*** BRANO IN ESAME
Che cosa racconta Chinamen?
Io e Matteo negli ultimi cinque anni ci siamo dedicati alla storia della migrazione cinese in Italia perché Matteo, come molti sanno, è erede diretto di questo retaggio storico.
La storia dei cinesi nella nostra città inizia nel 1926, quando un piccolo gruppo di cinesi provenienti dal Jijiang, nel sud della Cina, arriva in Italia e, nonostante le numerose difficoltà legate anche al fatto che ci trovavamo in pieno fascismo, decide di fermarsi qui. Sono venditori ambulanti di collane di perle false che si trovano già in Europa da qualche tempo. Arrivano tutti dalla stessa parte della Cina, una piccola area di 50 chilometri quadrati che si sviluppa lungo le valli che costeggiando le sponde del fiume nella zona che oggi identifichiamo come il distretto di Guangdong.
******
*** DATI FORNITI
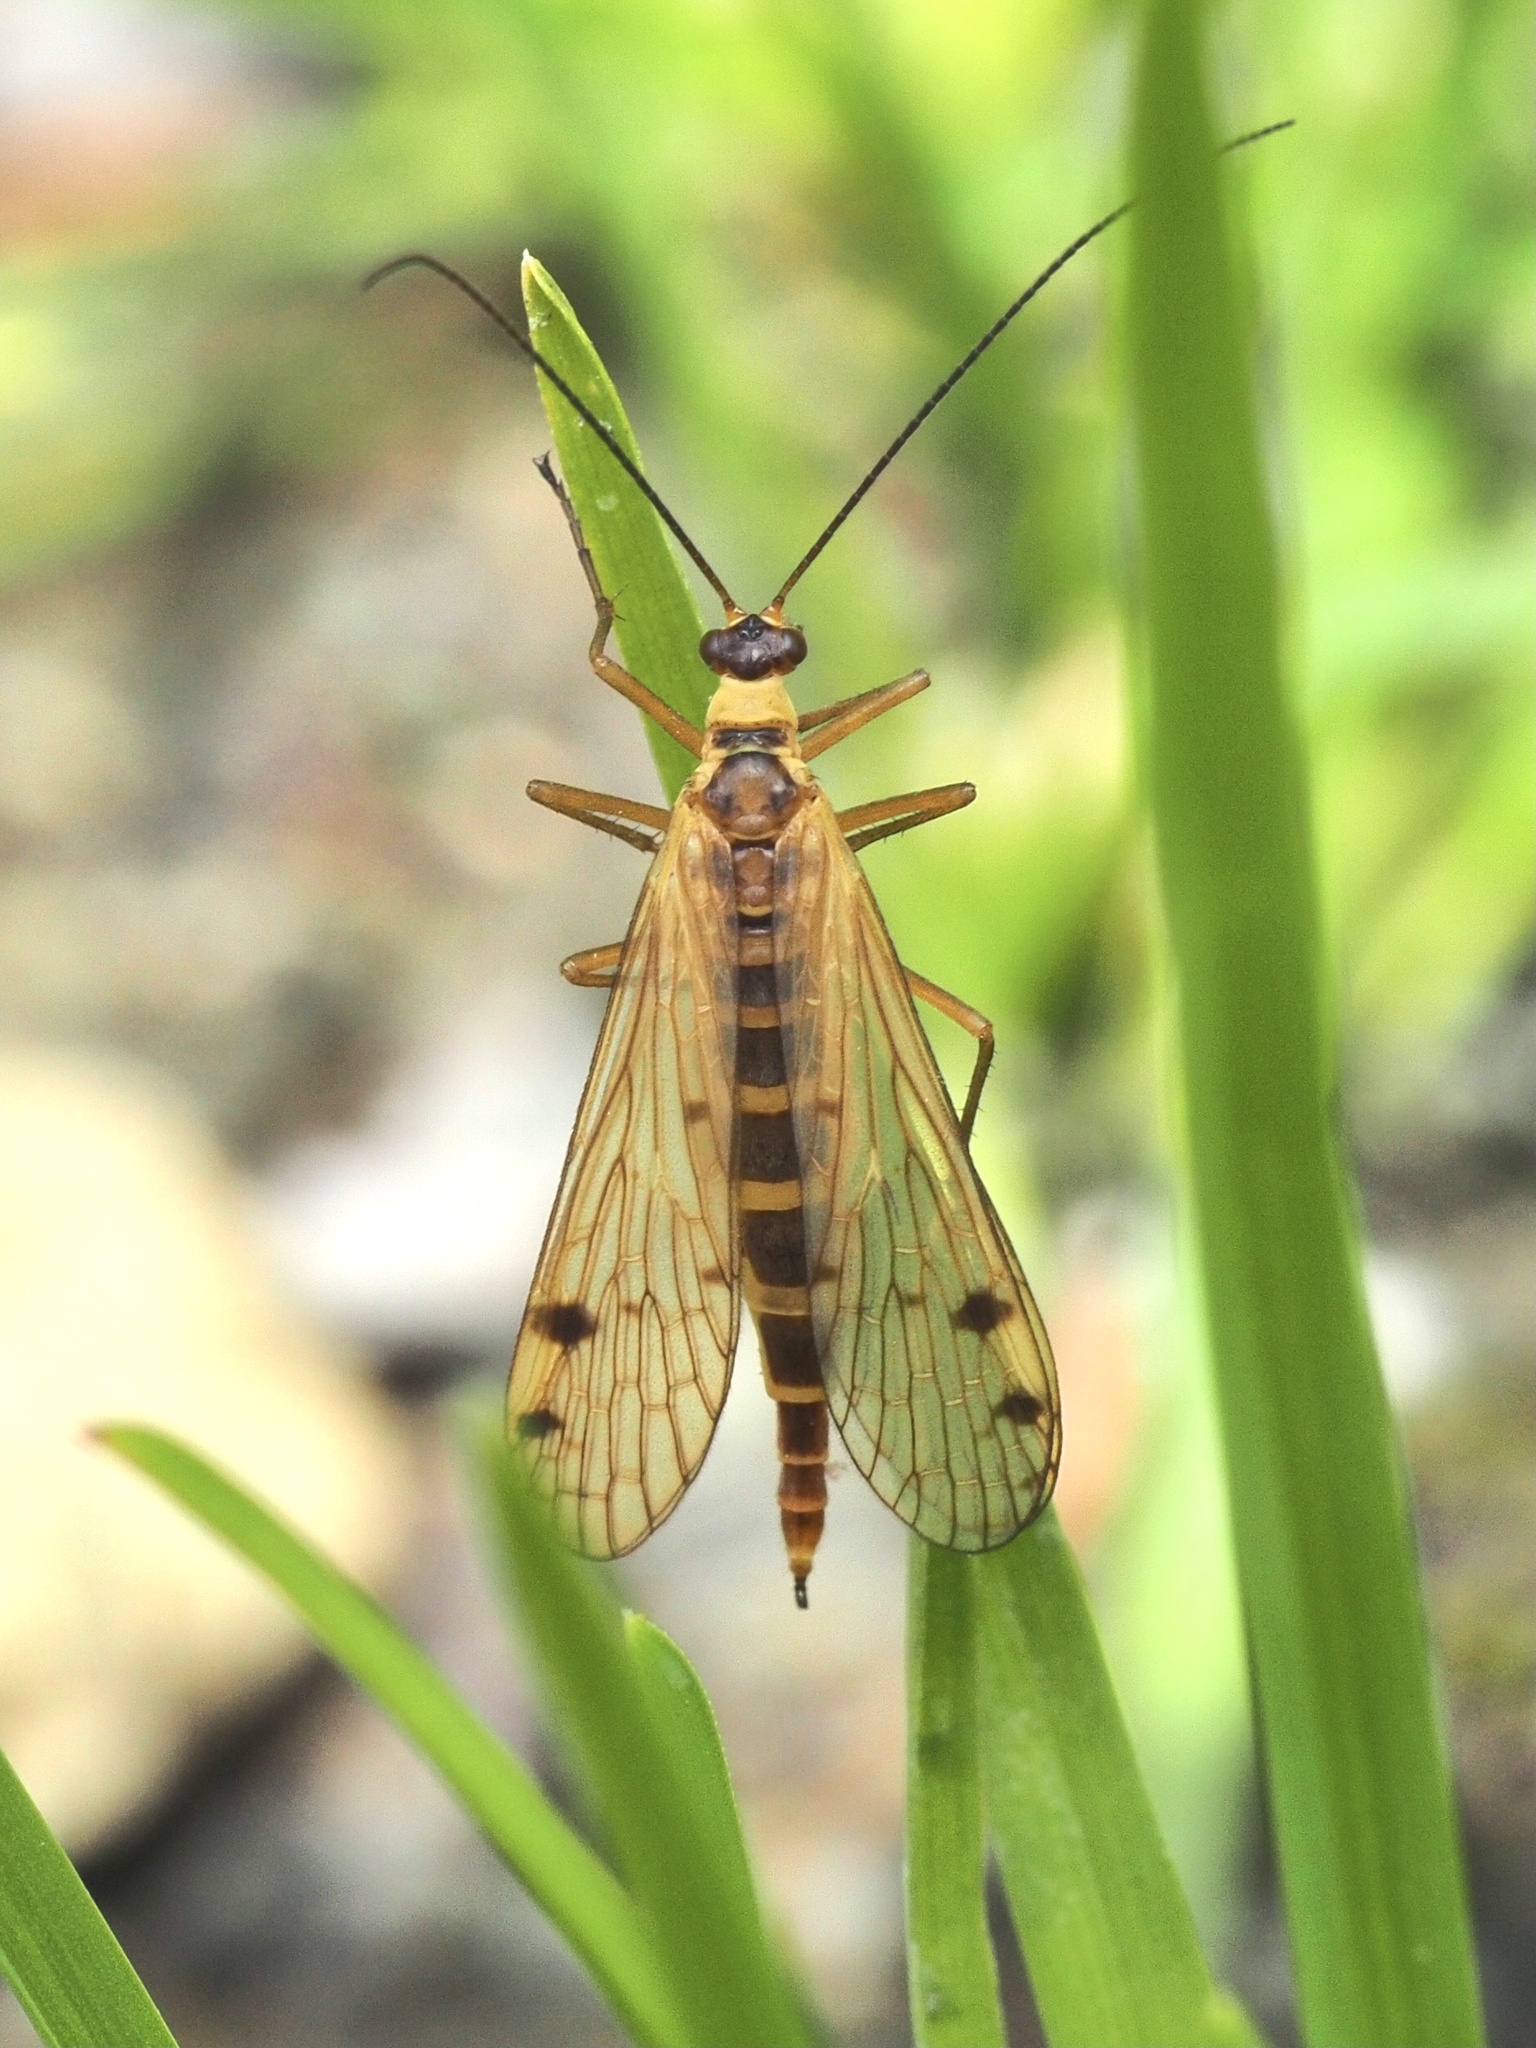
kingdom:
******
COSA FARE: Prosegui il brano sulla storia dei cinesi in Italia, riprendendo subito dopo la sua ultima frase.

RISPOSTA:
Il tratto caratteristico di questi cinesi è che sono tutti uomini. Già all’inizio degli anni ’30 cominciano a sposare donne italiane e dare vita alle prime famiglie miste. L’apporto delle donne italiane è fondamentale nella vicenda di questi migranti, perché le donne portano in dote non solo una rete di relazioni che permette a questi cinesi di inserirsi perfettamente nel tessuto sociale, ma anche tutta una serie di competenze tecniche, soprattutto per quanto riguarda il taglio e il cucito, che permette a questi cinesi di trasformarsi da venditori ambulanti a proprietari veri e propri di laboratori di cravatte e pelletteria. Da lì il libro racconta come si evolve la nostra Chinatown e la nostra città. Il nostro obiettivo era far capire che la storia dei cinesi in Italia in realtà è la storia di noi italiani, è la storia di tutte le nostre città.
L’appuntamento con l’evento per festeggiare l’uscita di Chinamen in Cina è per il 30 gennaio 2020 alle 18.00 presso l’auditorium Mudec in via Tortona 56.